We daresay it's even stronger -- since a single highly competent expert is sufficient to
achieve an arbitrarily small error probability.

"First, as a very minor point, I'd rather call 'adaptive' 'fully empirical' and
'nonadaptive' 'oracle' by the way, that seems to more correctly describe the
difference."
Thank you for this suggestion, we will implement it in the revision.

"Theorem 7: adaptive, high-confidence, frequentist case:
This theorem is only useful if the authors can show that the event R will hold with
large probability for sufficiently large sample sizes. (Otherwise it may be that we
always have to refrain from making a high-confidence decision, making the results
useless)."
Indeed, the event R will hold when the estimated p_i's are "favorable" in the sense of
inducing a large empirical committee profile.
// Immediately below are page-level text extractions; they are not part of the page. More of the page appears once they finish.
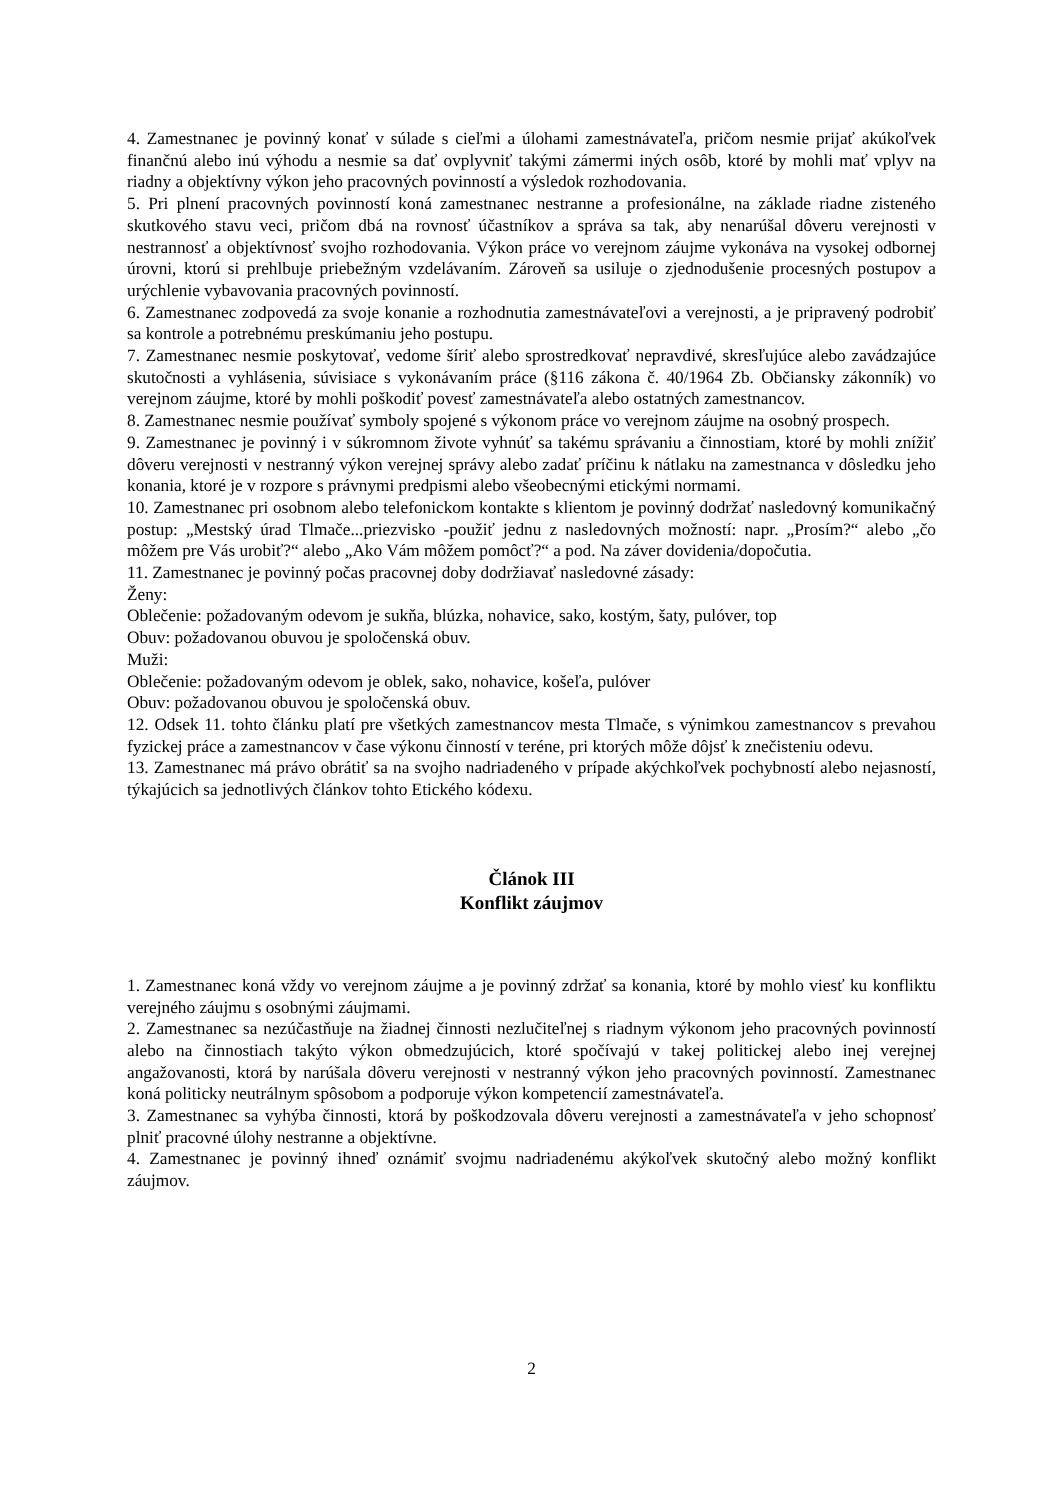4. Zamestnanec je povinný konať v súlade s cieľmi a úlohami zamestnávateľa, pričom nesmie prijať akúkoľvek finančnú alebo inú výhodu a nesmie sa dať ovplyvniť takými zámermi iných osôb, ktoré by mohli mať vplyv na riadny a objektívny výkon jeho pracovných povinností a výsledok rozhodovania.
5. Pri plnení pracovných povinností koná zamestnanec nestranne a profesionálne, na základe riadne zisteného skutkového stavu veci, pričom dbá na rovnosť účastníkov a správa sa tak, aby nenarúšal dôveru verejnosti v nestrannosť a objektívnosť svojho rozhodovania. Výkon práce vo verejnom záujme vykonáva na vysokej odbornej úrovni, ktorú si prehlbuje priebežným vzdelávaním. Zároveň sa usiluje o zjednodušenie procesných postupov a urýchlenie vybavovania pracovných povinností.
6. Zamestnanec zodpovedá za svoje konanie a rozhodnutia zamestnávateľovi a verejnosti, a je pripravený podrobiť sa kontrole a potrebnému preskúmaniu jeho postupu.
7. Zamestnanec nesmie poskytovať, vedome šíriť alebo sprostredkovať nepravdivé, skresľujúce alebo zavádzajúce skutočnosti a vyhlásenia, súvisiace s vykonávaním práce (§116 zákona č. 40/1964 Zb. Občiansky zákonník) vo verejnom záujme, ktoré by mohli poškodiť povesť zamestnávateľa alebo ostatných zamestnancov.
8. Zamestnanec nesmie používať symboly spojené s výkonom práce vo verejnom záujme na osobný prospech.
9. Zamestnanec je povinný i v súkromnom živote vyhnúť sa takému správaniu a činnostiam, ktoré by mohli znížiť dôveru verejnosti v nestranný výkon verejnej správy alebo zadať príčinu k nátlaku na zamestnanca v dôsledku jeho konania, ktoré je v rozpore s právnymi predpismi alebo všeobecnými etickými normami.
10. Zamestnanec pri osobnom alebo telefonickom kontakte s klientom je povinný dodržať nasledovný komunikačný postup: „Mestský úrad Tlmače...priezvisko -použiť jednu z nasledovných možností: napr. „Prosím?“ alebo „čo môžem pre Vás urobiť?“ alebo „Ako Vám môžem pomôcť?“ a pod. Na záver dovidenia/dopočutia.
11. Zamestnanec je povinný počas pracovnej doby dodržiavať nasledovné zásady:
Ženy:
Oblečenie: požadovaným odevom je sukňa, blúzka, nohavice, sako, kostým, šaty, pulóver, top
Obuv: požadovanou obuvou je spoločenská obuv.
Muži:
Oblečenie: požadovaným odevom je oblek, sako, nohavice, košeľa, pulóver
Obuv: požadovanou obuvou je spoločenská obuv.
12. Odsek 11. tohto článku platí pre všetkých zamestnancov mesta Tlmače, s výnimkou zamestnancov s prevahou fyzickej práce a zamestnancov v čase výkonu činností v teréne, pri ktorých môže dôjsť k znečisteniu odevu.
13. Zamestnanec má právo obrátiť sa na svojho nadriadeného v prípade akýchkoľvek pochybností alebo nejasností, týkajúcich sa jednotlivých článkov tohto Etického kódexu.
Článok III
Konflikt záujmov
1. Zamestnanec koná vždy vo verejnom záujme a je povinný zdržať sa konania, ktoré by mohlo viesť ku konfliktu verejného záujmu s osobnými záujmami.
2. Zamestnanec sa nezúčastňuje na žiadnej činnosti nezlučiteľnej s riadnym výkonom jeho pracovných povinností alebo na činnostiach takýto výkon obmedzujúcich, ktoré spočívajú v takej politickej alebo inej verejnej angažovanosti, ktorá by narúšala dôveru verejnosti v nestranný výkon jeho pracovných povinností. Zamestnanec koná politicky neutrálnym spôsobom a podporuje výkon kompetencií zamestnávateľa.
3. Zamestnanec sa vyhýba činnosti, ktorá by poškodzovala dôveru verejnosti a zamestnávateľa v jeho schopnosť plniť pracovné úlohy nestranne a objektívne.
4. Zamestnanec je povinný ihneď oznámiť svojmu nadriadenému akýkoľvek skutočný alebo možný konflikt záujmov.
2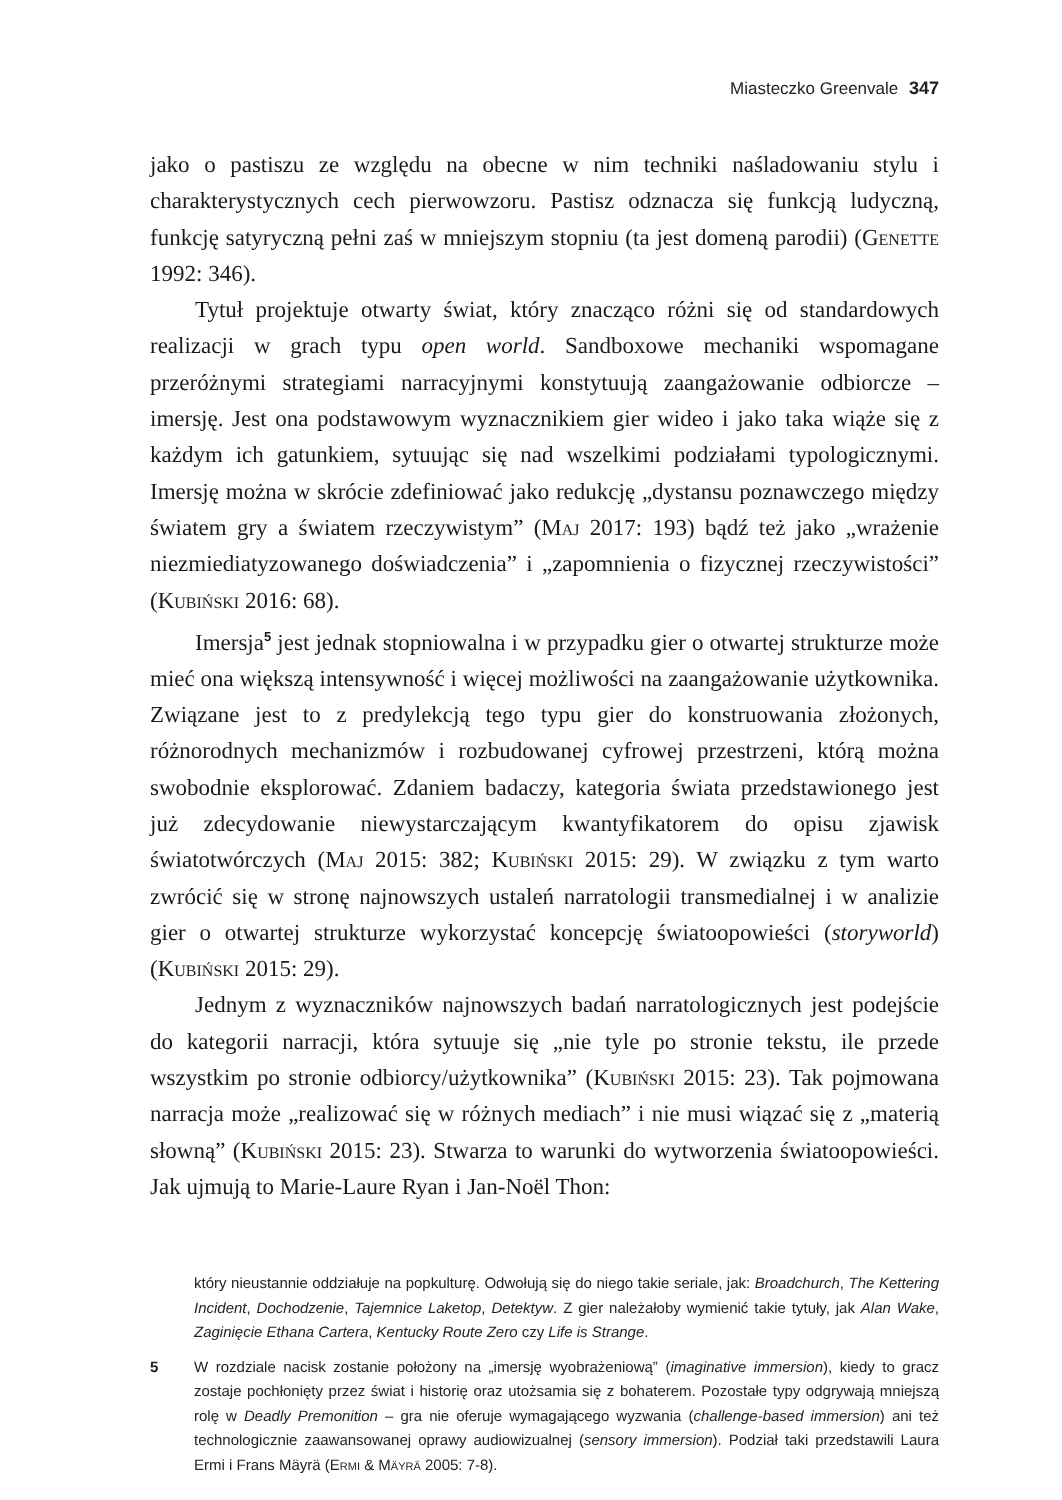Miasteczko Greenvale 347
jako o pastiszu ze względu na obecne w nim techniki naśladowaniu stylu i charakterystycznych cech pierwowzoru. Pastisz odznacza się funkcją ludyczną, funkcję satyryczną pełni zaś w mniejszym stopniu (ta jest domeną parodii) (Genette 1992: 346).
Tytuł projektuje otwarty świat, który znacząco różni się od standardowych realizacji w grach typu open world. Sandboxowe mechaniki wspomagane przeróżnymi strategiami narracyjnymi konstytuują zaangażowanie odbiorcze – imersję. Jest ona podstawowym wyznacznikiem gier wideo i jako taka wiąże się z każdym ich gatunkiem, sytuując się nad wszelkimi podziałami typologicznymi. Imersję można w skrócie zdefiniować jako redukcję „dystansu poznawczego między światem gry a światem rzeczywistym” (Maj 2017: 193) bądź też jako „wrażenie niezmiediatyzowanego doświadczenia” i „zapomnienia o fizycznej rzeczywistości” (Kubiński 2016: 68).
Imersja<sup>5</sup> jest jednak stopniowalna i w przypadku gier o otwartej strukturze może mieć ona większą intensywność i więcej możliwości na zaangażowanie użytkownika. Związane jest to z predylekcją tego typu gier do konstruowania złożonych, różnorodnych mechanizmów i rozbudowanej cyfrowej przestrzeni, którą można swobodnie eksplorować. Zdaniem badaczy, kategoria świata przedstawionego jest już zdecydowanie niewystarczającym kwantyfikatorem do opisu zjawisk światotwórczych (Maj 2015: 382; Kubiński 2015: 29). W związku z tym warto zwrócić się w stronę najnowszych ustaleń narratologii transmedialnej i w analizie gier o otwartej strukturze wykorzystać koncepcję światoopowieści (storyworld) (Kubiński 2015: 29).
Jednym z wyznaczników najnowszych badań narratologicznych jest podejście do kategorii narracji, która sytuuje się „nie tyle po stronie tekstu, ile przede wszystkim po stronie odbiorcy/użytkownika” (Kubiński 2015: 23). Tak pojmowana narracja może „realizować się w różnych mediach” i nie musi wiązać się z „materią słowną” (Kubiński 2015: 23). Stwarza to warunki do wytworzenia światoopowieści. Jak ujmują to Marie-Laure Ryan i Jan-Noël Thon:
który nieustannie oddziałuje na popkulturę. Odwołują się do niego takie seriale, jak: Broadchurch, The Kettering Incident, Dochodzenie, Tajemnice Laketop, Detektyw. Z gier należałoby wymienić takie tytuły, jak Alan Wake, Zaginięcie Ethana Cartera, Kentucky Route Zero czy Life is Strange.
5 W rozdziale nacisk zostanie położony na „imersję wyobrażeniową” (imaginative immersion), kiedy to gracz zostaje pochłonięty przez świat i historię oraz utożsamia się z bohaterem. Pozostałe typy odgrywają mniejszą rolę w Deadly Premonition – gra nie oferuje wymagającego wyzwania (challenge-based immersion) ani też technologicznie zaawansowanej oprawy audiowizualnej (sensory immersion). Podział taki przedstawili Laura Ermi i Frans Mäyrä (Ermi & Mäyrä 2005: 7-8).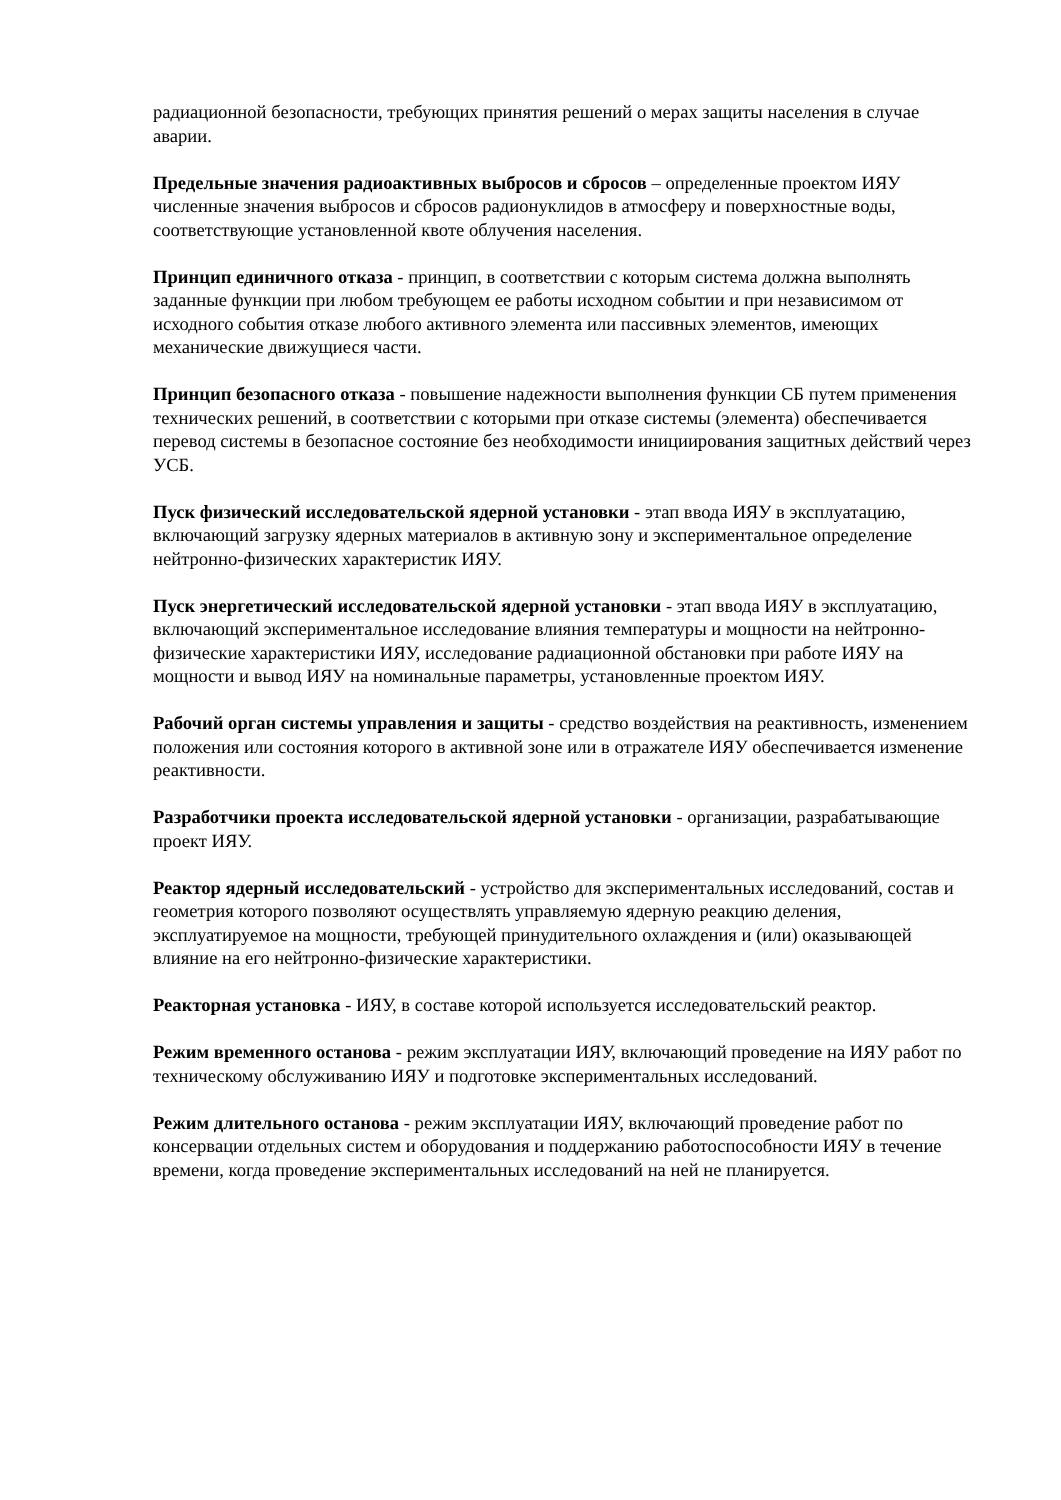радиационной безопасности, требующих принятия решений о мерах защиты населения в случае аварии.
Предельные значения радиоактивных выбросов и сбросов – определенные проектом ИЯУ численные значения выбросов и сбросов радионуклидов в атмосферу и поверхностные воды, соответствующие установленной квоте облучения населения.
Принцип единичного отказа - принцип, в соответствии с которым система должна выполнять заданные функции при любом требующем ее работы исходном событии и при независимом от исходного события отказе любого активного элемента или пассивных элементов, имеющих механические движущиеся части.
Принцип безопасного отказа - повышение надежности выполнения функции СБ путем применения технических решений, в соответствии с которыми при отказе системы (элемента) обеспечивается перевод системы в безопасное состояние без необходимости инициирования защитных действий через УСБ.
Пуск физический исследовательской ядерной установки - этап ввода ИЯУ в эксплуатацию, включающий загрузку ядерных материалов в активную зону и экспериментальное определение нейтронно-физических характеристик ИЯУ.
Пуск энергетический исследовательской ядерной установки - этап ввода ИЯУ в эксплуатацию, включающий экспериментальное исследование влияния температуры и мощности на нейтронно-физические характеристики ИЯУ, исследование радиационной обстановки при работе ИЯУ на мощности и вывод ИЯУ на номинальные параметры, установленные проектом ИЯУ.
Рабочий орган системы управления и защиты - средство воздействия на реактивность, изменением положения или состояния которого в активной зоне или в отражателе ИЯУ обеспечивается изменение реактивности.
Разработчики проекта исследовательской ядерной установки - организации, разрабатывающие проект ИЯУ.
Реактор ядерный исследовательский - устройство для экспериментальных исследований, состав и геометрия которого позволяют осуществлять управляемую ядерную реакцию деления, эксплуатируемое на мощности, требующей принудительного охлаждения и (или) оказывающей влияние на его нейтронно-физические характеристики.
Реакторная установка - ИЯУ, в составе которой используется исследовательский реактор.
Режим временного останова - режим эксплуатации ИЯУ, включающий проведение на ИЯУ работ по техническому обслуживанию ИЯУ и подготовке экспериментальных исследований.
Режим длительного останова - режим эксплуатации ИЯУ, включающий проведение работ по консервации отдельных систем и оборудования и поддержанию работоспособности ИЯУ в течение времени, когда проведение экспериментальных исследований на ней не планируется.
But if they are not (i.e., if many of
them are close to 1/2), then there is little lost by refraining from a high-confidence
decision and defaulting to a low-confidence one, since near 1/2, the two decision procedures
are very similar. We will elaborate on this in the revision.

"The authors should say some more about the sample sizes when we can expect R
to hold, given the (oracle, nonadaptive) probabilities
(so that 'if we are lucky about the real probabilities, then with high probability we
get a situation in which the adaptive bound is useful')"
Indeed, we will include a discussion in the revision.

"About the Bayesian method: this seems to be based on using the standard,
unconditional Naive Bayes model in which the experts opinions are viewed as data
and the outcome as Y. But I guess that most Bayesians would condition on
the X's and use conditional likelihood - and then Naive Bayes becomes logistic
regression, which often works better anyway. The authors should say something
about this additional possibility. Is there any reason why they have not considered
it?
Why naive Bayes and not logistic regression approach?"
This is a very interesting suggestion, which we will surely pursue (perhaps in
a separate paper).